Quote Originally Posted by Biciclista View Post
Crankin, I didn't mean you shouldn't care about how you look. I just have seen so many well built lovely women on here griping about their imperfections. Then we get gals on here who are 100 lbs overweight; how must THEY feel?
Well, as one of the gals with 100 lbs to lose, I can only speak for myself. When I hear the uberfit complaining about their bellies or whatever, I just sort of shrug. It shows me that we all have body image issues. It sort of blows me away what some of my superfit friends say. Once I was at a dinner party with four friends and me - they're all thin, fit, active people. We were talking about pregnancy and they all have more than one child. I've got one miracle child and I've lost five. I just sort of stay quiet for conversations like that, when women start talking about how challenging it is to juggle more than one kid's schedule, all the work it is, and so on. I feel really blessed to have my daughter and we get to do an awful lot together that I'm sure would be more challenging if there were a younger sibling inthe picture, but oh, to have that opportunity. Anway, in the course of the conversation, one of the women said she got up to nearly 200 pounds when she was pregnant the second time, with her son, and she felt like a total cow. She's 5'11". She could carry 200 pretty easy, but she weighs about 130 now, runs, swims, black belt, etc. I just about sank through the floor, sitting there weighing around 250 at the time. I wanted to leave, but it would have been really conspicuous.
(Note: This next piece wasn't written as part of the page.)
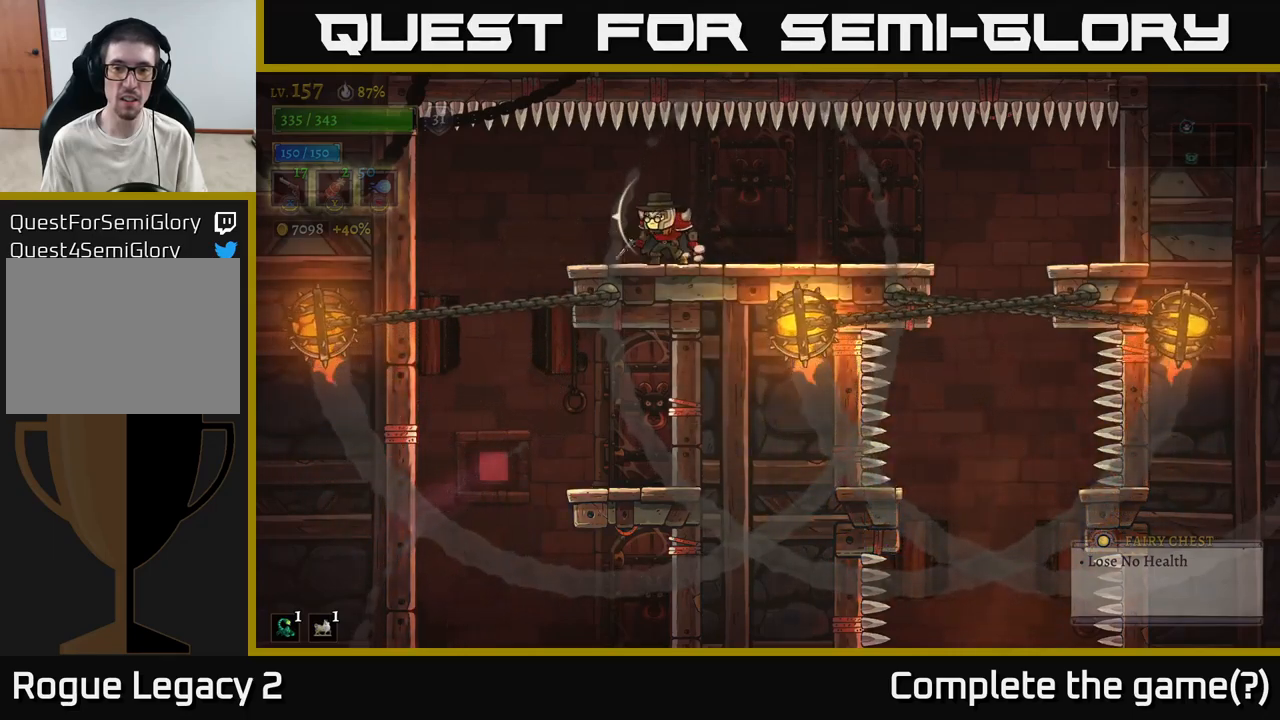
{"buttons": [], "left_stick": "right", "right_stick": "center", "events": [[234, "left_stick", "right"]]}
I just think sometimes really fit people forget how lucky they are (and maybe lucky is a bad word - it's a lot of work being that fit, I know), or maybe they figure they've worked themselves into this kind of enviable physical shape, why can't they conquer this last little flaw, whatever it is.

Another friend, also 5'10-11" and the wife of a professional athlete and she's got legs down to there and plays volleyball and looks like she just jumped out of a magazine ad most of the time, she's doing this triathlon I'm doing this weekend, too. They both are, actually, she my other tall friend (I have a lot of really tall, thin friends, go figure). She was trying to convince me to do the triathlon, too (I'd brought it up that I'd like to do it, but hadn't been able to find a wetsuit to do the swim portion - I can swim the distance, but it would take me over 45 minutes because I'm just not fast yet, and hypothermia is a real concern, so I hadn't committed to doing the race), and she said they'd all been talking about how I'm probably the strongest of all of us, with my 50-mile bike rides, and how it's unfair that I've had so much trouble finding a wetsuit to fit, but mentioned that she has, too, being so tall and thin.

It gave me a new perspective. As someone once told me when I was lamenting that woman in black who rides around my lake on my path looking all gorgeous and powerful and leaving me and my mtb in the dust, everyone has their own issues.

I'm just so grateful to be moving around under my own power at all. I don't need assistance for anything physical. I'm way overweight, yes, but there are people who are so much more challenged than I. I feel lucky to be able to go ride my bike and feel like an athlete, and to get in the pool and swim ten laps with little breaks here and there, but ten laps, and sometimes fifteen, under my own power.

I do weigh frequently - every other day or so - and it helps keep me focused on the goal. I don't freak if the scale moves up a pound or two. It's all relative. I've lost 15 pounds over the last month and hardly anyone has noticed. Really, it's all relative. I'm still very weeble-shaped. (reference the photos on my new used Ruby Comp off Craigslist thread)

And maybe when I'm down to 135 and struggling with the remnants of the belly roll, I'll be lamenting the same way the uberfit are now. Who knows.